Market situations additionally performed a job. Bitcoin dipped beneath $70,000 in early February, triggering a broad market correction that appeared to shift the main focus away from protocol assaults.
Throughout turbulent stretches, merchants and establishments are preoccupied with managing losses and transferring liquidity. That sort of setting, experiences counsel, tends to suppress exploit exercise quite than encourage it.
Crypto Safety Requirements Are Getting Stricter
The advance might not be completely all the way down to luck or timing. Analysts say that tighter threat controls, stronger vetting of counterparties, and higher real-time monitoring throughout main platforms have all contributed to a safer setting.
Synthetic intelligence is being credited as a rising power within the struggle towards vulnerabilities. Automated code checks, anomaly detection instruments, and pre-deployment assault simulations are catching issues earlier — earlier than they are often exploited.
Specialists say that if safety requirements hold tempo with the speed of innovation, losses may proceed to shrink by the remainder of the 12 months.

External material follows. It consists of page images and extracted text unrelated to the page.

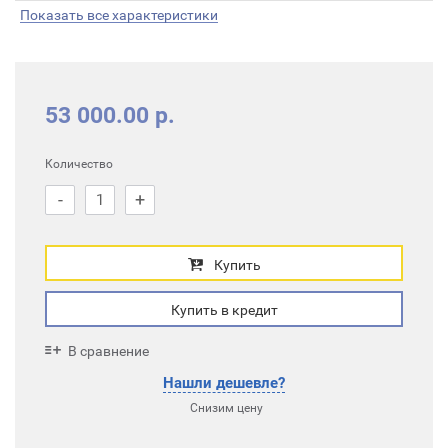
Показать все характеристики
53 000.00 р.
Количество
-
+
Купить
Купить в кредит
В сравнение
Нашли дешевле?
Снизим цену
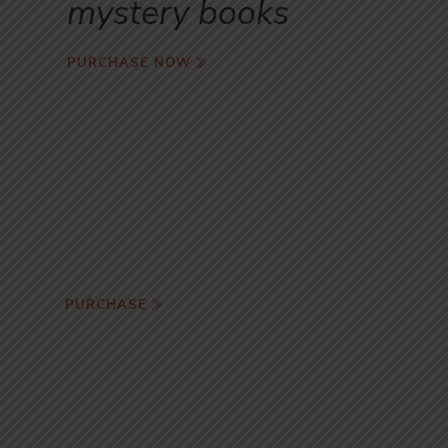
mystery books
PURCHASE NOW
Story book
online book shop
PURCHASE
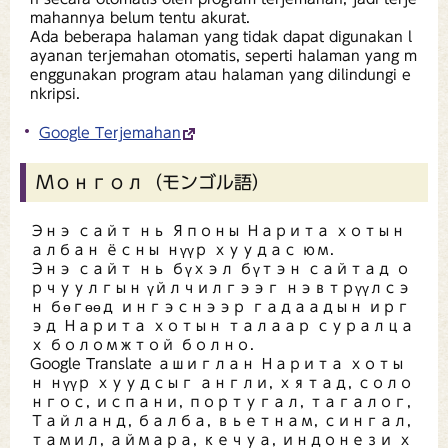
mahannya belum tentu akurat.
Ada beberapa halaman yang tidak dapat digunakan l
ayanan terjemahan otomatis, seperti halaman yang m
enggunakan program atau halaman yang dilindungi e
nkripsi.
Google Terjemahan
Монгол（モンゴル語）
Энэ сайт нь Японы Нарита хотын
албан ёсны нүүр хуудас юм.
Энэ сайт нь бүхэл бүтэн сайтад о
рчуулгын үйлчилгээг нэвтрүүлсэ
н бөгөөд ингэснээр гадаадын ирг
эд Нарита хотын талаар суралца
х боломжтой болно.
Google Translate ашиглан Нарита хоты
н нүүр хуудсыг англи, хятад, соло
нгос, испани, португал, тагалог,
Тайланд, балба, вьетнам, сингал,
тамил, аймара, кечуа, индонези х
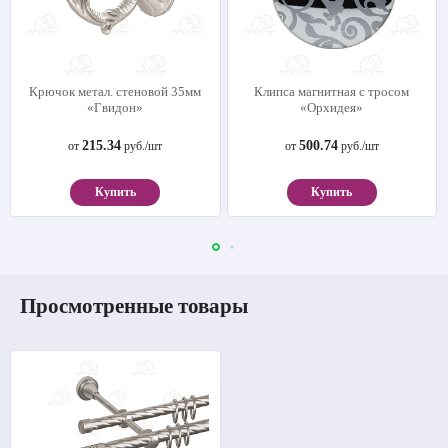
Крючок метал. стеновой 35мм
Клипса магнитная с тросом
«Гвидон»
«Орхидея»
215.34
500.74
от
руб./шт
от
руб./шт
Купить
Купить
Просмотренные товары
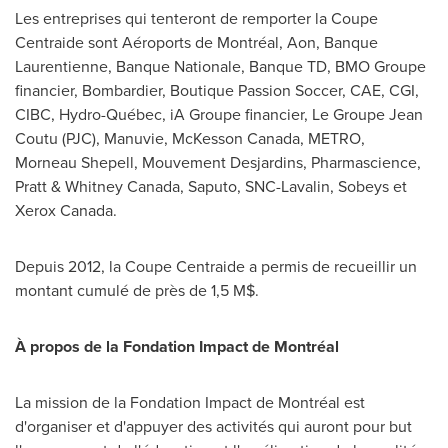
Les entreprises qui tenteront de remporter la Coupe
Centraide sont Aéroports de Montréal, Aon, Banque
Laurentienne, Banque Nationale, Banque TD, BMO Groupe
financier, Bombardier, Boutique Passion Soccer, CAE, CGI,
CIBC, Hydro-Québec, iA Groupe financier, Le Groupe Jean
Coutu (PJC), Manuvie,
McKesson Canada
, METRO,
Morneau Shepell, Mouvement Desjardins, Pharmascience,
Pratt &
Whitney Canada
, Saputo, SNC-Lavalin, Sobeys et
Xerox Canada.
Depuis 2012, la Coupe Centraide a permis de recueillir un
montant cumulé de près de 1,5 M$.
À propos de la Fondation Impact de Montréal
La mission de la Fondation Impact de Montréal est
d'organiser et d'appuyer des activités qui auront pour but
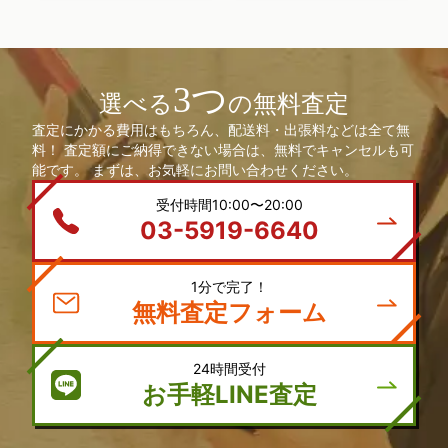
3つ
選べる
の無料査定
査定にかかる費用はもちろん、配送料・出張料などは全て無
料！ 査定額にご納得できない場合は、無料でキャンセルも可
能です。 まずは、お気軽にお問い合わせください。
受付時間10:00〜20:00
03-5919-6640
1分で完了！
無料査定フォーム
24時間受付
お手軽LINE査定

Phishing Stays A Cussed Menace
Not all the things is trending in the proper path. Phishing assaults — the place criminals pose as trusted contacts or platforms to steal login credentials and personal keys — stay a critical and ongoing downside.
Associated Studying
Losses tied to wallet-draining phishing schemes fell sharply in 2025, dropping from $494 million all the way down to $83 million. However the risk has not disappeared.
In accordance with PeckShield, dangerous actors are more and more shifting their consideration away from focusing on code and towards focusing on folks. Tricking a person into handing over entry is commonly simpler than cracking a well-audited sensible contract.
The agency urged each establishments and huge holders to depend on multi-signature chilly storage options and to deal with non-public key safety as non-negotiable.